Suddenly, something was being pressed over his face. He shook his head, with a vague idea of fighting off his attacker, but stopped when he took a breath that had only a faint taste of smoke to it. He opened his eyes and found Blue Beetle pressing a small gas mask, about the size of his palm, over his nose and mouth.

Beetle was wearing a gas mask as well, but his eyes, despite his goggles, were squinched up and watering badly.

"Where . . . is he?" Captain Atom demanded. He tried, unsteadily, to stand, but was pushed back down by Beetle.

"Don't move. You've just had four times your daily recommended dosage of smoke inhalation."

"I'm fine." His head was already clearing. "The Question . . ." He twisted around, trying to peer through the billowing clouds of smoke.

"Will you please stay still? Don't worry, he's not going to attack.

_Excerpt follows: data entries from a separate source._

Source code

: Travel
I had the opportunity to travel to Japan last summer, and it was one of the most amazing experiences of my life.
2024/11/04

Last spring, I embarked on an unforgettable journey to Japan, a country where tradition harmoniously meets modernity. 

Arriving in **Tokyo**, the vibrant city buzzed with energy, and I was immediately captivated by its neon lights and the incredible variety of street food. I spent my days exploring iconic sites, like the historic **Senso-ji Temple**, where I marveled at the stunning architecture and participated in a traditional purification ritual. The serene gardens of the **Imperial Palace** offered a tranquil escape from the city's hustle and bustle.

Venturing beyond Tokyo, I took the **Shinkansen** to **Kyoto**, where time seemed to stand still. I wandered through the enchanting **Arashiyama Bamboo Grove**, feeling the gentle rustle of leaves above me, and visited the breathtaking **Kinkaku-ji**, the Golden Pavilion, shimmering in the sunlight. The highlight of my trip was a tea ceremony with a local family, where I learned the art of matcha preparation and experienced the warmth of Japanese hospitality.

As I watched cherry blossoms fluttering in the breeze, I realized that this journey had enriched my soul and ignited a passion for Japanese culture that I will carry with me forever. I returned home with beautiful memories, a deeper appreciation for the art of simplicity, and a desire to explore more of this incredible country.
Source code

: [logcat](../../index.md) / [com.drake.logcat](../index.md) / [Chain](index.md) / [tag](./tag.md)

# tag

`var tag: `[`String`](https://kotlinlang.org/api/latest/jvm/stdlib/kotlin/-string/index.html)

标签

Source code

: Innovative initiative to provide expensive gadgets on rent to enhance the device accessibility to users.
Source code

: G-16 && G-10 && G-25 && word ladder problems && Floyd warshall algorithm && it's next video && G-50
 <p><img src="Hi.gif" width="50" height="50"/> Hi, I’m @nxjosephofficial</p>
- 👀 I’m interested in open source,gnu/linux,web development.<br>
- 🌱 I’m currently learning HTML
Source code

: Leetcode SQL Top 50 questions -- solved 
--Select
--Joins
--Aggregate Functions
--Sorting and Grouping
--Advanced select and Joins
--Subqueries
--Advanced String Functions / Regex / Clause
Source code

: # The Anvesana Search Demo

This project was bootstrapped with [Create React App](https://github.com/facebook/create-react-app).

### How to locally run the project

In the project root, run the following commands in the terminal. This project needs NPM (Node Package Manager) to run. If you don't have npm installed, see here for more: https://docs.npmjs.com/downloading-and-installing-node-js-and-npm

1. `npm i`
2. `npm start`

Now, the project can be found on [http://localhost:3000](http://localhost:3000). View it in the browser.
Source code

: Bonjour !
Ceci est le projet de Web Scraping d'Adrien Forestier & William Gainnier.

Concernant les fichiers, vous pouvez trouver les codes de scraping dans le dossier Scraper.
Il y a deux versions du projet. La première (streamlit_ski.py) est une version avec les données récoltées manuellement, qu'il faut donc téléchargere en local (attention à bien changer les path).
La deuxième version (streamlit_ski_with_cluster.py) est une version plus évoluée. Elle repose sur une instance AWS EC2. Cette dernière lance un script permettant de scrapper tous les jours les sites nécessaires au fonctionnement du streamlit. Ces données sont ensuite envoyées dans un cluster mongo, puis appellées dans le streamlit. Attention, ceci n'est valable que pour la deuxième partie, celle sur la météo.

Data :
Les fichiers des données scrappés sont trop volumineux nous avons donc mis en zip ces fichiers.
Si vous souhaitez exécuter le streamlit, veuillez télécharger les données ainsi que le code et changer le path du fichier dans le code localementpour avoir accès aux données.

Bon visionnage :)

He's headed for the transport tube--"

Captain Atom pushed the Blue Beetle aside. "Hey!" Beetle protested as Nate's surge of quantum-powered strength sent the bug-themed superhero skidding across the floor.

"The transport tube--? The Watchtower!" Captain Atom held one hand clamped over his gas mask as he flew in what he hoped was the right direction.

"Atom--!" Beetle actually managed to catch Nate's ankles as he charge by.

Captain Atom barely noticed, pulling the Blue Beetle along in his wake. Flying straight into the smoke made its effects all the worse; he could barely keep his eyes slitted open against the stinging smoke clouds. But he caught a flash of movement . . . A faint gleam of light off what could be glass, a faint swirl that could have been a trenchcoat . . . And the faint sound like a computer when it's just booting up . . . Captain Atom closed his eyes and redoubled his speed. If he could just knock out the teleporter . . .

Beetle was bracing his feet, futilely trying to slow down the atomic powered hero. "Atom, wait!"

But it was too late to wait. Captain Atom felt himself crash through the glass of the transport tube and immediately tried to pin the Question. Blue Beetle, thanks to the Captain's sudden stop and Newton's first law, slammed into Atom's back, resulting in a sort of superheroic dogpile.

It wouldn't have been a problem, except . . .

"Hey, it didn't stop!" Captain Atom rose his voice to be heard over the ever-increasing hum of electronics. "The sequence didn't stop!"

"Of course it didn't stop! All you did was splinter some non-vital components!" Beetle said frantically, trying to regain his feet. "Get up get up get up! We've got to get out of here bef--"

The rest of Blue Beetle's sentence faded away as their atoms tore apart in a surprisingly anti-climatic blaze of light.